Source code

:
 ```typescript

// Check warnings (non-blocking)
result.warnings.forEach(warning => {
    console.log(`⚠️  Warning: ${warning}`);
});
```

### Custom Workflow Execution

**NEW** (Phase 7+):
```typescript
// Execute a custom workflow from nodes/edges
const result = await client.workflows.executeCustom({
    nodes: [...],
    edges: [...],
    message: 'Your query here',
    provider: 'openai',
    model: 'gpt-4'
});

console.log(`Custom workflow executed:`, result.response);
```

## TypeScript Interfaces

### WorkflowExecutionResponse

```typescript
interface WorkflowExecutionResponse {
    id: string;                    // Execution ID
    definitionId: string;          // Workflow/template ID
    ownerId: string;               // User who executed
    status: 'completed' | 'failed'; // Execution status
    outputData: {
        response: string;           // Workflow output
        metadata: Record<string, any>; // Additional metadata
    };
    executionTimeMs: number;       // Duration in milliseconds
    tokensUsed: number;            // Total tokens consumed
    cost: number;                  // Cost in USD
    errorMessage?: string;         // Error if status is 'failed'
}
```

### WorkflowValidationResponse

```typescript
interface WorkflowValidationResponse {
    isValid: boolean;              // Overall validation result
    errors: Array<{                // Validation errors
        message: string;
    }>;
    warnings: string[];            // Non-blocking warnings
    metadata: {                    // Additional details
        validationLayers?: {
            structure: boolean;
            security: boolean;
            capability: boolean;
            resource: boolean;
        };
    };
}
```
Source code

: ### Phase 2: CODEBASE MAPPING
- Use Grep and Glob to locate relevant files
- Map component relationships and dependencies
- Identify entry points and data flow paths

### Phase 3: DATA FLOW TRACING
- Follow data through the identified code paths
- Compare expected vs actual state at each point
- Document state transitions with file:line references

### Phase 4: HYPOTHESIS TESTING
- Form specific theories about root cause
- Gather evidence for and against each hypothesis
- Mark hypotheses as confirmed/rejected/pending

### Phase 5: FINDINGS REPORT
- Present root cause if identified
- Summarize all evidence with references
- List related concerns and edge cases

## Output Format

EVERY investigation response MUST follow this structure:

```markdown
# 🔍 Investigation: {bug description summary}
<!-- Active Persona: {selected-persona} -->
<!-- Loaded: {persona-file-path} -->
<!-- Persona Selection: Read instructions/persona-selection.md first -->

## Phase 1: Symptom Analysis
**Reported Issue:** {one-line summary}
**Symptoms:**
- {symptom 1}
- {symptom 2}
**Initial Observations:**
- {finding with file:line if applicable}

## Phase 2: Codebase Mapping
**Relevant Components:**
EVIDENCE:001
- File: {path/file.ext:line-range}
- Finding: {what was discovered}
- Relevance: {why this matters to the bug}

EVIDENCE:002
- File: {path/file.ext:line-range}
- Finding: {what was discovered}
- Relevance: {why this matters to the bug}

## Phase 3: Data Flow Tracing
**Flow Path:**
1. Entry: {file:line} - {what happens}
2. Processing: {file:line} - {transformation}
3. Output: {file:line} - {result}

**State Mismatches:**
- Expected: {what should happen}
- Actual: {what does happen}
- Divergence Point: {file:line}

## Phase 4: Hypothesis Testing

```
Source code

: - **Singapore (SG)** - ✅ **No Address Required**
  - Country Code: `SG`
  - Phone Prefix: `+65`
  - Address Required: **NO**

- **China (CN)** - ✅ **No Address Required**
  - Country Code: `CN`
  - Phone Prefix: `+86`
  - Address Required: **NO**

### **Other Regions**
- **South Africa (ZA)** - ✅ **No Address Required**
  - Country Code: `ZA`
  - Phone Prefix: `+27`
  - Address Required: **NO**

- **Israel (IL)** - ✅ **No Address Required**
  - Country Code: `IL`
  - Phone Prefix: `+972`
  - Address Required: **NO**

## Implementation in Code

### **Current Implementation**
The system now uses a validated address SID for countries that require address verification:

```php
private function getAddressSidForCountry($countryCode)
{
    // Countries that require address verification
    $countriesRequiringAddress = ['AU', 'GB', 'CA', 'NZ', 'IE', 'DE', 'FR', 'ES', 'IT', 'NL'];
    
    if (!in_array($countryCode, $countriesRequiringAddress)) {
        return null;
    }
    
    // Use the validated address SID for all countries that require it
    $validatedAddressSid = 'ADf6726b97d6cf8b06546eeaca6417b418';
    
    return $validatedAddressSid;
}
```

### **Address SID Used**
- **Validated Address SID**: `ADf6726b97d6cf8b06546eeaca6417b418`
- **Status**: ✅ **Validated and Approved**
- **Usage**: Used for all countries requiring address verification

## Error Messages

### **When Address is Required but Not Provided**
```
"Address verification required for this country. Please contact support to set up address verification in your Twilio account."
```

* **Exercise requirements**: Using the material above, transcribe exactly the lines from the line with "- **South Africa" to the line with "- **Usage**: Used"; both count, and nothing else goes in.

* **Your solution**:
- **South Africa (ZA)** - ✅ **No Address Required**
  - Country Code: `ZA`
  - Phone Prefix: `+27`
  - Address Required: **NO**

- **Israel (IL)** - ✅ **No Address Required**
  - Country Code: `IL`
  - Phone Prefix: `+972`
  - Address Required: **NO**

## Implementation in Code

### **Current Implementation**
The system now uses a validated address SID for countries that require address verification:

```php
private function getAddressSidForCountry($countryCode)
{
    // Countries that require address verification
    $countriesRequiringAddress = ['AU', 'GB', 'CA', 'NZ', 'IE', 'DE', 'FR', 'ES', 'IT', 'NL'];
    
    if (!in_array($countryCode, $countriesRequiringAddress)) {
        return null;
    }
    
    // Use the validated address SID for all countries that require it
    $validatedAddressSid = 'ADf6726b97d6cf8b06546eeaca6417b418';
    
    return $validatedAddressSid;
}
```

### **Address SID Used**
- **Validated Address SID**: `ADf6726b97d6cf8b06546eeaca6417b418`
- **Status**: ✅ **Validated and Approved**
- **Usage**: Used for all countries requiring address verification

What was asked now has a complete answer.